Please take the records that follow and repeat exactly the lines starting with the line with "Figure 8. Flavonoids" and going on through the line with "Fig. 5 Function".
(RECORDS)
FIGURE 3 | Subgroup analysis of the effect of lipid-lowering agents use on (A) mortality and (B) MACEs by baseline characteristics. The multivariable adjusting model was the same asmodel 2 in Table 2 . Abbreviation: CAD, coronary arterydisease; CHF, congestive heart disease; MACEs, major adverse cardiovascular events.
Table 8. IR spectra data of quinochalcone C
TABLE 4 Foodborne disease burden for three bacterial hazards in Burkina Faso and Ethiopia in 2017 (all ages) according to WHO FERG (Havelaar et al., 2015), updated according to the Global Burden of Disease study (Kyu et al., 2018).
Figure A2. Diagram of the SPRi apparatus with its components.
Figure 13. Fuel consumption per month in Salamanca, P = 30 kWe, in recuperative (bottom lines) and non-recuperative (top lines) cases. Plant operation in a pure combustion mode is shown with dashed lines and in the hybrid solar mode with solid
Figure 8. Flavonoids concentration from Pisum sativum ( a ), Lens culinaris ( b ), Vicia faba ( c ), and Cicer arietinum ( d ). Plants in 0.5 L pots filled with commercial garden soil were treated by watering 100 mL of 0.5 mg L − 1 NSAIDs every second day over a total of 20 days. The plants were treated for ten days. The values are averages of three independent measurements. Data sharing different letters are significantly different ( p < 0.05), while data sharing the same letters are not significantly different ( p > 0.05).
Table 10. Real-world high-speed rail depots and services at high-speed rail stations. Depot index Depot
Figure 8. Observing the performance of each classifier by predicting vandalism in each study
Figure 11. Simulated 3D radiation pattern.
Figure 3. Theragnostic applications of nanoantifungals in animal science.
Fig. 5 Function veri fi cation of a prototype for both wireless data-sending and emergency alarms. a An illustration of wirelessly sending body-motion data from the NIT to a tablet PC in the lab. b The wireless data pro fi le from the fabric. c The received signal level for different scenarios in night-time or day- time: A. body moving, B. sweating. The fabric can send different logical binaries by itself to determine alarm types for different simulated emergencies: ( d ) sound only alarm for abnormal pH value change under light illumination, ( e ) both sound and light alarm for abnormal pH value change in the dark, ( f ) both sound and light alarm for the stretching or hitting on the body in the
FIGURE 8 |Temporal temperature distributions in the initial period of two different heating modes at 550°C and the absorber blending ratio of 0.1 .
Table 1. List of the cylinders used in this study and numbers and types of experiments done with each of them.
(End RECORDS)
_RESULT OF THE EXERCISE_
Figure 8. Flavonoids concentration from Pisum sativum ( a ), Lens culinaris ( b ), Vicia faba ( c ), and Cicer arietinum ( d ). Plants in 0.5 L pots filled with commercial garden soil were treated by watering 100 mL of 0.5 mg L − 1 NSAIDs every second day over a total of 20 days. The plants were treated for ten days. The values are averages of three independent measurements. Data sharing different letters are significantly different ( p < 0.05), while data sharing the same letters are not significantly different ( p > 0.05).
Table 10. Real-world high-speed rail depots and services at high-speed rail stations. Depot index Depot
Figure 8. Observing the performance of each classifier by predicting vandalism in each study
Figure 11. Simulated 3D radiation pattern.
Figure 3. Theragnostic applications of nanoantifungals in animal science.
Fig. 5 Function veri fi cation of a prototype for both wireless data-sending and emergency alarms. a An illustration of wirelessly sending body-motion data from the NIT to a tablet PC in the lab. b The wireless data pro fi le from the fabric. c The received signal level for different scenarios in night-time or day- time: A. body moving, B. sweating. The fabric can send different logical binaries by itself to determine alarm types for different simulated emergencies: ( d ) sound only alarm for abnormal pH value change under light illumination, ( e ) both sound and light alarm for abnormal pH value change in the dark, ( f ) both sound and light alarm for the stretching or hitting on the body in the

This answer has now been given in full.